D-Arg-[Hyp3-D-Phe7]-bradykinin, a bradykinin antagonist, reduces mortality in a rat model of endotoxic shock.

The kallikrein-kinin system is activated during endotoxic shock, suggesting that bradykinin plays a role in the pathology of this disease. To test this hypothesis, a bradykinin antagonist, D-Arg-Hyp3-D-Phe7-bradykinin (NPC 567), was studied in conscious, chronically catheterized rats undergoing lipopolysaccharide (LPS)-induced endotoxic shock. LPS treatment resulted in an increase in circulating bradykinin from less than 23 pg/ml to 144 +/- 18 pg/ml at 1 hr. Intravenous administration of LPS resulted in a 38% drop in mean arterial pressure at 1 hr which was partially reversed by NPC 567. NPC 567 did not affect the moderate tachycardia observed following LPS. NPC 567 infusion at 8 nmol/kg/min dramatically reduced mortality from 100% to 50% at 24 hr (P less than 0.01). In response to LPS, blood thromboxane B2 (TXB2) rose from less than 200 pg/ml to 2,298 +/- 64 pg/ml, while 6-keto-prostaglandin-F1 alpha (6kPGF1 alpha) rose from 289 +/- 23 pg/ml to 7,927 +/- 822 pg/ml.

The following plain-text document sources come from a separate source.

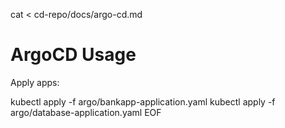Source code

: cat <<EOF > cd-repo/docs/argo-cd.md
# ArgoCD Usage
Apply apps:

kubectl apply -f argo/bankapp-application.yaml
kubectl apply -f argo/database-application.yaml
EOF
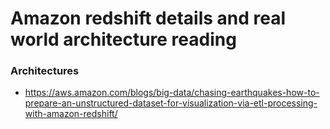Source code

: # Amazon redshift details and real world architecture reading

### Architectures
* https://aws.amazon.com/blogs/big-data/chasing-earthquakes-how-to-prepare-an-unstructured-dataset-for-visualization-via-etl-processing-with-amazon-redshift/
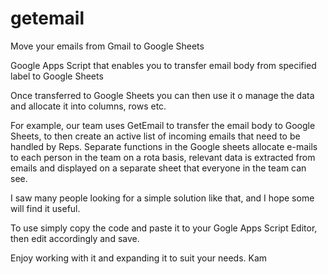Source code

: # getemail
Move your emails from Gmail to Google Sheets

Google Apps Script that enables you to transfer email body from specified label to Google Sheets

Once transferred to Google Sheets you can then use it o manage the data and allocate it into columns, rows etc.

For example, our team uses GetEmail to transfer the email body to Google Sheets, to then create an active list of incoming emails that need to be handled by Reps. Separate functions in the Google sheets allocate e-mails to each person in the team on a rota basis, relevant data is extracted from emails and displayed on a separate sheet that everyone in the team can see.

I saw many people looking for a simple solution like that, and I hope some will find it useful.

To use simply copy the code and paste it to your Gogle Apps Script Editor, then edit accordingly and save.

Enjoy working with it and expanding it to suit your needs. Kam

NPC 567 reduced the rise in 6kPGF1 alpha by 42% (P less than 0.05), without affecting TXB2. In summary, NPC 567 reduced mortality in rats treated with LPS, reduced the rise in 6kPGF1 alpha and partially reversed the hypotensive effects. These results suggest that bradykinin plays a significant role in the pathology of endotoxic shock.